System configurations:

Dell Inspiron 5100
Windows XP Professional; 2.53GHz Intel Pentium 4; 256MB DDR SDRAM 266MHz; ATI Mobility Radeon 7500 32MB; IBM Travelstar 40GN 40GB 5,400rpm

HP Pavilion ze5200
Windows XP Professional; 2.8GHz Intel Pentium 4; 512MB DDR SDRAM 266MHz; ATI Radeon IGP 345M 64MB; Toshiba MK6021GAS 60GB 4,200rpm

IBM ThinkPad R40
Windows XP Professional; 2.2GHz Intel Pentium 4; 256MB DDR SDRAM 266MHz; ATI Mobility Radeon 7500 32MB; Hitachi DK23EA-60B 60GB 4,200rpm


With a one-year warranty, the Pavilion ze5000 series matches the competition on coverage, but we recommend upgrading to a three-year plan, which costs $179. Renowned for its support, HP offers help wherever you're likely to be traveling.
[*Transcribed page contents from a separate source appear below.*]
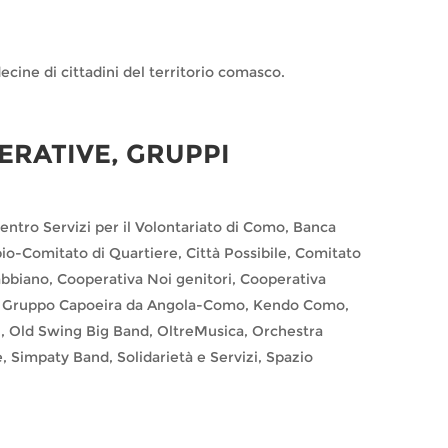
cine di cittadini del territorio comasco.
ERATIVE, GRUPPI
tro Servizi per il Volontariato di Como, Banca
io-Comitato di Quartiere, Città Possibile, Comitato
bbiano, Cooperativa Noi genitori, Cooperativa
, Gruppo Capoeira da Angola-Como, Kendo Como,
, Old Swing Big Band, OltreMusica, Orchestra
 Simpaty Band, Solidarietà e Servizi, Spazio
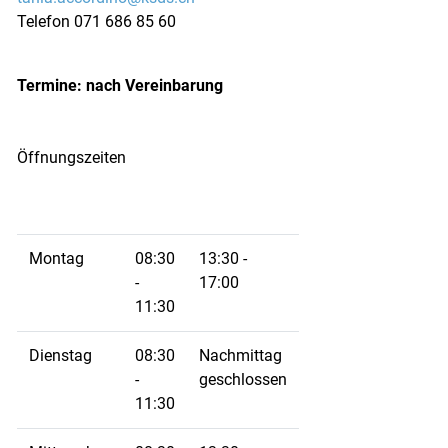
Telefon 071 686 85 60
Termine: nach Vereinbarung
Öffnungszeiten
Montag
08:30
13:30 -
-
17:00
11:30
Dienstag
08:30
Nachmittag
-
geschlossen
11:30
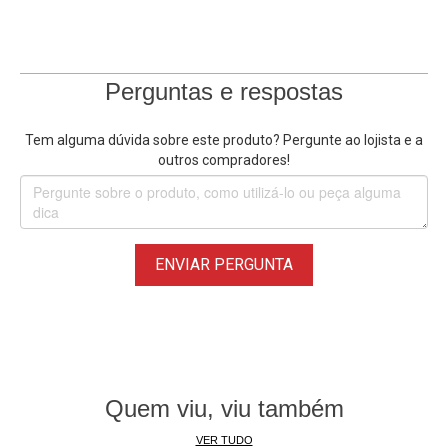
Perguntas e respostas
Tem alguma dúvida sobre este produto? Pergunte ao lojista e a
outros compradores!
ENVIAR PERGUNTA
Quem viu, viu também
VER TUDO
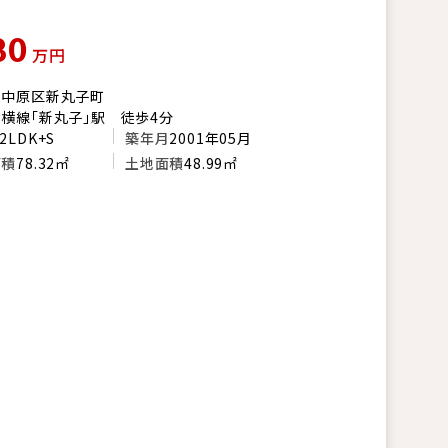
80
万円
市中原区新丸子町
横線「新丸子」駅 徒歩4分
2LDK+S
築年月
2001年05月
面積
78.32㎡
土地面積
48.99㎡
We also appreciate HP's support Web site, which provides a quick route to downloads for this specific model and an interactive application for finding the closest repair station should disaster strike. The service includes toll-free, 24/7 hotline for on-the-road nightmares.

The Web site also contains a helpful installation guide and a variety of troubleshooting assistance. There's even information on moving data from one machine to another, and there are extensive chat rooms to share experiences and fixes. The hard-copy setup manual is also comprehensive and easy to follow.